I carrugi di Giuseppe Verdi
Una notizia che ha sorpreso molti è stata la messa in vendita della villa Sant’ Agata di Giuseppe Verdi. Gli eredi non vogliono più caricarsi dell’impegno di gestire questo museo, e la domanda viene spontanea: “Che fine farà questo monumento di ricordi in essa contenuti?”
Forse perché ho sempre amato l’opera lirica, ho imparato a suonare il pianoforte, ho conservato i vecchi dischi in vinile della Voce del padrone, nel leggerla ho sentito il mio cuore battere forte e provare un dispiacere che mi ha fatto male.
Quindi penso e ricordo, e vedo quelle cartoline che venivano spedite e conservate quando si visitavano posti e luoghi importanti. Sì, sono ancora lì, in un cassetto e mi dicono tante cose.
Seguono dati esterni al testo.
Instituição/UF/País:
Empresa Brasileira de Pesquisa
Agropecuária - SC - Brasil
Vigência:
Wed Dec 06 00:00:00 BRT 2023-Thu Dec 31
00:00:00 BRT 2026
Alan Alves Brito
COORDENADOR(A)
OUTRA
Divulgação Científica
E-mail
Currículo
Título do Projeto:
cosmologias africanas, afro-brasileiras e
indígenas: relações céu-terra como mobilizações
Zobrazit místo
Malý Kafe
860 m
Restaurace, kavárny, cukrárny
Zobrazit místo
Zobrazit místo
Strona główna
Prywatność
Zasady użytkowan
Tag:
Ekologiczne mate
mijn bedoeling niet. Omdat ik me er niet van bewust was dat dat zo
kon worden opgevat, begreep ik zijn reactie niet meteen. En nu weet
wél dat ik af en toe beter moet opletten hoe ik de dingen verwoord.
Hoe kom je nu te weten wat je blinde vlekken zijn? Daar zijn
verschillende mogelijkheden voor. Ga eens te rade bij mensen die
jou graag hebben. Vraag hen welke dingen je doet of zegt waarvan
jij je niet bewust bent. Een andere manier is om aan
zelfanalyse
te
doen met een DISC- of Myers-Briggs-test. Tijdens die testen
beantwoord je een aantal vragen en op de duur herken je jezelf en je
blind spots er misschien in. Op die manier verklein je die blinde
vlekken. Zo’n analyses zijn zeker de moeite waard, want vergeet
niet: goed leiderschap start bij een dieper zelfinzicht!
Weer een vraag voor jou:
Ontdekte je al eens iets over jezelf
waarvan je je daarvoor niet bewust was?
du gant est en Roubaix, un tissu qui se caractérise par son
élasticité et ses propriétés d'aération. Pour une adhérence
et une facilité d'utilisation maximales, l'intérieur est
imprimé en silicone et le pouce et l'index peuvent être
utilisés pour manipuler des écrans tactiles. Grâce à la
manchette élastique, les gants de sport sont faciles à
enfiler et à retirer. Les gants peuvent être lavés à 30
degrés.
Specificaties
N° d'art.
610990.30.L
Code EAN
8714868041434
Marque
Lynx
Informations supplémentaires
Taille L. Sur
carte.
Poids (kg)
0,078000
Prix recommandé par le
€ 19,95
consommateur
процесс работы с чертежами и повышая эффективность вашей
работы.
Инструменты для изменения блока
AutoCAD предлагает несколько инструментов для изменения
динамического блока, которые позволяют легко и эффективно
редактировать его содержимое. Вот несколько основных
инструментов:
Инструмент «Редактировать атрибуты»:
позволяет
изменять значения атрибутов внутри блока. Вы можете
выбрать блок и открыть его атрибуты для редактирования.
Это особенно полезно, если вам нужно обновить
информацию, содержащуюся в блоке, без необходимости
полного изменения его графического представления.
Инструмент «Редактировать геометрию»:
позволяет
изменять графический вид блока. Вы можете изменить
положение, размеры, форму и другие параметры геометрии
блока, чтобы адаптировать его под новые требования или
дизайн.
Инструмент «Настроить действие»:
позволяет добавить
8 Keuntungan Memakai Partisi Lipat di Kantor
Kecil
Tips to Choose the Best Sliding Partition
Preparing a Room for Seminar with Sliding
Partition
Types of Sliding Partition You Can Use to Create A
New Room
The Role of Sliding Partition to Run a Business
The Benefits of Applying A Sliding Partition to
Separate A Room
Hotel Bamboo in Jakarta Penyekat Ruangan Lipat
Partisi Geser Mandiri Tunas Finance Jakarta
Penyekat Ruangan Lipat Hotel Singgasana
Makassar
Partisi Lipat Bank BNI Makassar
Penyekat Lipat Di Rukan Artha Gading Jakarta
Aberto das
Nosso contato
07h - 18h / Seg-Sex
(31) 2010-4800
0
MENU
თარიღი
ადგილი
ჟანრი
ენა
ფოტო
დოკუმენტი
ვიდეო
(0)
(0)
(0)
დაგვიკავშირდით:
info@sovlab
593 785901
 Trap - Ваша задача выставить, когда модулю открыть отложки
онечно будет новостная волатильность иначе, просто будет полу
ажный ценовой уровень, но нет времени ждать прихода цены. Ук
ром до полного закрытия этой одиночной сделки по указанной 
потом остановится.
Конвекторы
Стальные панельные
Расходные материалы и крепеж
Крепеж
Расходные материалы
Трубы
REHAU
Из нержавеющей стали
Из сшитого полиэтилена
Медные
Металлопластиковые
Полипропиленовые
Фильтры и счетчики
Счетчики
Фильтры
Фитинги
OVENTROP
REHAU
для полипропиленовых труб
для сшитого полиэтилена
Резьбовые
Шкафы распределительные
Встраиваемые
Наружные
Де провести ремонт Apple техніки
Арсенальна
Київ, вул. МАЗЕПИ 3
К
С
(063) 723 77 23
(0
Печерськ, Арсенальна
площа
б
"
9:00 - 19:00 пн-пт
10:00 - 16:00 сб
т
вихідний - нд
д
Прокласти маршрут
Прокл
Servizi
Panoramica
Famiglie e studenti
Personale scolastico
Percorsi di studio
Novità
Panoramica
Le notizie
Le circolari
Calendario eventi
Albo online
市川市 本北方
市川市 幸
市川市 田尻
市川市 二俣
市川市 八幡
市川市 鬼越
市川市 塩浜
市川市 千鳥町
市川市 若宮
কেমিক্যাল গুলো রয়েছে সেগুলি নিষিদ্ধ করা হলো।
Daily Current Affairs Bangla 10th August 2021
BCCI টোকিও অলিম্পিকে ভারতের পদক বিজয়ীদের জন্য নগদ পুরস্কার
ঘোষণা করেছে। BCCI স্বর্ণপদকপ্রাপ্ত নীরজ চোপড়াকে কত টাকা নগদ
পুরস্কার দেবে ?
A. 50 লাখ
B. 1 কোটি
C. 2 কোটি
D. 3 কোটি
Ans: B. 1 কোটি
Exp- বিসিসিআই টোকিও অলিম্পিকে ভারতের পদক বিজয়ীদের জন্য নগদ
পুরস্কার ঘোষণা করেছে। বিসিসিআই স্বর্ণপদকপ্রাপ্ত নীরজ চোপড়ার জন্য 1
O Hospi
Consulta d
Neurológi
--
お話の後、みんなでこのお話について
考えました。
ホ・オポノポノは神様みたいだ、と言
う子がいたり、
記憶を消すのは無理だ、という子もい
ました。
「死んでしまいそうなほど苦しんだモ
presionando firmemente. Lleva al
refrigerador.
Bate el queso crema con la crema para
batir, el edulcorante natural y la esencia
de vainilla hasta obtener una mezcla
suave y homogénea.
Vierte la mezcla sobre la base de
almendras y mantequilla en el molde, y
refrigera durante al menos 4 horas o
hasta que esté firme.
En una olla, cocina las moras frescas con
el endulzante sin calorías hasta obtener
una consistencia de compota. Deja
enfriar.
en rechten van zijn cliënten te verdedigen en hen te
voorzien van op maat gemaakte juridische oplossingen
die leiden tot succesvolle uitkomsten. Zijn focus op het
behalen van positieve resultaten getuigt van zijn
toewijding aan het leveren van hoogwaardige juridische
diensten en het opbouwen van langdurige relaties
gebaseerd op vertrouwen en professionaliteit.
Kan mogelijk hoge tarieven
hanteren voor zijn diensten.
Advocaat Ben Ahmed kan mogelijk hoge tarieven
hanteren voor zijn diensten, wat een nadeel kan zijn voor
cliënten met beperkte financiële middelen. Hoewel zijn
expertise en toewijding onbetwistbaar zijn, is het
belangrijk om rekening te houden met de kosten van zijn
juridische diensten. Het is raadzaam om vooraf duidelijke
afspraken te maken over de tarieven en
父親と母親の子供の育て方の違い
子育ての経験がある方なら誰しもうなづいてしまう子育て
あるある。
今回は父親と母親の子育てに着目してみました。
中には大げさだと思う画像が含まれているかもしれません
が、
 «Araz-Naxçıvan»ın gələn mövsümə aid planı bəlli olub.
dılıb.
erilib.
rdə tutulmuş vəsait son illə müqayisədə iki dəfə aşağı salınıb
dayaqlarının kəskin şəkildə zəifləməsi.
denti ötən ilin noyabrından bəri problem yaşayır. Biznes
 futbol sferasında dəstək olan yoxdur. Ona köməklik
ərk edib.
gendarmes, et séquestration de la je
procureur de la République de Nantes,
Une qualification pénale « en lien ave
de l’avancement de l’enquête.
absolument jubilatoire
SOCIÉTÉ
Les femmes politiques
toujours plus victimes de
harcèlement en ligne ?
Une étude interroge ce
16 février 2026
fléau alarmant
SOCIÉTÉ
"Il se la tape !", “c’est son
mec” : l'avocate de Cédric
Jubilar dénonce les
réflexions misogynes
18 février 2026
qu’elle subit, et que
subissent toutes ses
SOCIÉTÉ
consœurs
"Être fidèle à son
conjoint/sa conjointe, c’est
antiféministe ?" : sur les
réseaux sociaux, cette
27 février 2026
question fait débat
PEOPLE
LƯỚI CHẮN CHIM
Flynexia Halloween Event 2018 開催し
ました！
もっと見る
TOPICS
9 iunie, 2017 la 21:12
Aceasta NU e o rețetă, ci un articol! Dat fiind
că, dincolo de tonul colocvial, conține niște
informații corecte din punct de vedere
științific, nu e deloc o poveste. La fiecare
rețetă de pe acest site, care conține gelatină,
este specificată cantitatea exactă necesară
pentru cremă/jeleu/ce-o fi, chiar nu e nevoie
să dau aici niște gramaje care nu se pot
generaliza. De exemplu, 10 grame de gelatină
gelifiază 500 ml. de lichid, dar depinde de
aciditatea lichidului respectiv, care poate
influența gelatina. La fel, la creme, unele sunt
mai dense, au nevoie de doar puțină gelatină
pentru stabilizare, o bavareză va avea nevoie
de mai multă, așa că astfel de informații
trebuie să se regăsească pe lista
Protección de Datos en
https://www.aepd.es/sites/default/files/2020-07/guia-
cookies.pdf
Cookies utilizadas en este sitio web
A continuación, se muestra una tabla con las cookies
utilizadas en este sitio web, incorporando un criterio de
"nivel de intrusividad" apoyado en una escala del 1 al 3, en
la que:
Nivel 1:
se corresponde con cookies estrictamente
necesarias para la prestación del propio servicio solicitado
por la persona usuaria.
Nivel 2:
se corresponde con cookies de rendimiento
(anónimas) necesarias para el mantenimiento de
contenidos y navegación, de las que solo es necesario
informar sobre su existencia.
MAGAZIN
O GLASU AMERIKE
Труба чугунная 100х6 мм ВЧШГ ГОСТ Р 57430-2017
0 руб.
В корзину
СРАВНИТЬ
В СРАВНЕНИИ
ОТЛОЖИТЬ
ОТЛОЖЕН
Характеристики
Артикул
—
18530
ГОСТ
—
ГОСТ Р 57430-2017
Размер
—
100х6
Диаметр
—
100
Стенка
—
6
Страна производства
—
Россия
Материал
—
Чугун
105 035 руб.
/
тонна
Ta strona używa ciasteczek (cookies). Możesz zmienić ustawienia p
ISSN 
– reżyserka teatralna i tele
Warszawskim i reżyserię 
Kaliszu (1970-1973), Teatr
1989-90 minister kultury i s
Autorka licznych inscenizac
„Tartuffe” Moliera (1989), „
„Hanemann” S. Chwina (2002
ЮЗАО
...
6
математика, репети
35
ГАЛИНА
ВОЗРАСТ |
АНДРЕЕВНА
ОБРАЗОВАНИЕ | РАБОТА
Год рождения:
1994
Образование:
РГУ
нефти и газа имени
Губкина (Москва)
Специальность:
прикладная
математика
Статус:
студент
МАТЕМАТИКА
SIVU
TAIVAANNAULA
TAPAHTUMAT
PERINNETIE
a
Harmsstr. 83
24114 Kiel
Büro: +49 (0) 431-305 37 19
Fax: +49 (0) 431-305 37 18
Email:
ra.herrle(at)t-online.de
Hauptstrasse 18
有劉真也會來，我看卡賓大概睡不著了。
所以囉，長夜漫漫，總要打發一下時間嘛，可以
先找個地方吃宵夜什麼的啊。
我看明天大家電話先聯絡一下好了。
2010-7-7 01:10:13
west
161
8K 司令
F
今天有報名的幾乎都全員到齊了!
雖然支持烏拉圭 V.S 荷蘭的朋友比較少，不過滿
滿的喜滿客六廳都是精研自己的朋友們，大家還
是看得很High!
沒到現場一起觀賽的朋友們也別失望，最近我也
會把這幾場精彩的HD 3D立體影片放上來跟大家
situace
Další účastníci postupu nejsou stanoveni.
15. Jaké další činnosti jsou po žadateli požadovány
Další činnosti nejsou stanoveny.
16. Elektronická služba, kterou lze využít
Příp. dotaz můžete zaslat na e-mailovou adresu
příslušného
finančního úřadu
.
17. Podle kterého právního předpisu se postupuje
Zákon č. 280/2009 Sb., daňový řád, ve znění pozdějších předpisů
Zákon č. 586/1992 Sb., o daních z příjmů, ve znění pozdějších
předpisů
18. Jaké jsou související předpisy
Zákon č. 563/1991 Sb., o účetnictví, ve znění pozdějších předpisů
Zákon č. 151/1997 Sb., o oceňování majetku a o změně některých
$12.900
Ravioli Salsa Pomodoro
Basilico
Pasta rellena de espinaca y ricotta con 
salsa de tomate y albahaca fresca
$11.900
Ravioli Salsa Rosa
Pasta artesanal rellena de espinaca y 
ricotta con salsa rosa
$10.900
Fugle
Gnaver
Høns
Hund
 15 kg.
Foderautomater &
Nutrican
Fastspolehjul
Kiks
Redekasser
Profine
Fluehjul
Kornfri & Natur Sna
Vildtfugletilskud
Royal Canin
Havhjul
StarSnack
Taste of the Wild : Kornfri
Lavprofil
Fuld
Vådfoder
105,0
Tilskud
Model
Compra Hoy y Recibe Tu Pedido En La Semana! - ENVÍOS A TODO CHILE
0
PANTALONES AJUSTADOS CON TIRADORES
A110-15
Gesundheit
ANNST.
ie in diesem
Il tutto è legato a un dolore, quando a mia madre, operata di tumore, le avevano previsto solo 6 mesi di vita. Allora mio padre la condusse a visitare Busseto e Roncole, paese dove era nata la sua di mamma nel 1880. Era stata per lei una vacanza di pochi giorni, ma al suo ritorno non smetteva mai di raccontare quel che aveva visto, compresa la visita alla villa di S. Agata. La morte per lei si allontanò, anche se dopo meno di sei mesi a lasciarci fu proprio suo figlio venticinquenne.
Oggi ricollego tutti i miei ricordi e l’immensa figura di Giuseppe Verdi mi è sovente amica, durante questi giorni freddi nei quali leggi e collochi il grande musicista tra i cittadini che abitarono a Genova, città che molto amò, e vi visse lunghi anni diventando amico di Edmondo De Amicis. Fu infatti insignito della medaglia di cittadino onorario nel 1850 presso l’Hotel Croce di Malta e, conoscendola più a fondo, decise di prendere alloggio al civico n. 4 di Vico Morchio. Nel 1867 affittò un appartamento in Carignano, abitandovi con il direttore del Carlo Felice, Angelo Mariani.
Non cessò mai di avere una casa a Genova, e trascorrendo nella città 50 inverni, lavorò al Mefistofele, l’Otello, il Falstaff e a Simon Boccanegra. Poi si trasferì a Palazzo dei Principi che restò a sua disposizione fino alla morte.
E’ risaputo che fosse un buongustaio, amava i salumi ed il lambrusco, ma Genova lo prese proprio per la…gola facendogli conoscere la trippa, il baccalà, la focaccia, la farinata e i suoi dolci: quali gli arlecchini di fragole o limone, i marrons glaces, le gocce di rosolio, anice, rosa, marasca, viola, le gelatine e i confetti con le mandorle di Avola, i pinoli di Pisa, i pistacchi di Bronte, la cannella, le scorze di aranci, i canestrelli e le famose violette (anche questo è un mio ricordo di quando, prima di recarmi a scuola, ne compravo per 10 lire, ma sparivano subito prima di entrare in classe).
Amava poi talmente tanto il cioccolato che se lo faceva consegnare quando rientrava a Busseto o era a Milano per le “prime” delle sue opere, assieme ai mandarini canditi e tuffati proprio nel cioccolato.Non mi sorprende quindi aver riletto la lettera che Verdi scrisse il 6 gennaio 1881 all’amico Arrivabene, dei conti Valenti Gonzaga, dove gli ricordava le dolcezze acquistabili presso la ditta Romanengo di Genova, e che, secondo lui, avevano superato in qualità i prodotti francesi dell’epoca.
Ritornando dunque a Villa S. Agata che Verdi comprò nel 1848 per i suoi genitori, ma che invece preferirono continuare abitare a Busseto, e nella quale visse con la moglie, la soprano Giuseppina Strepponi, mi si addolcisce il cuore rivedendo pure quelle cartoline ove sul retro sono le firme di due nostre lontane cugine, Nella e mamma e che in quell’anno, 1973, erano proprio le custodi della villa.
C’è in me dunque la speranza che quella villa continui a parlarci di colui che è stato, se non il più grande, certamente il più amato musicista di tutti i tempi.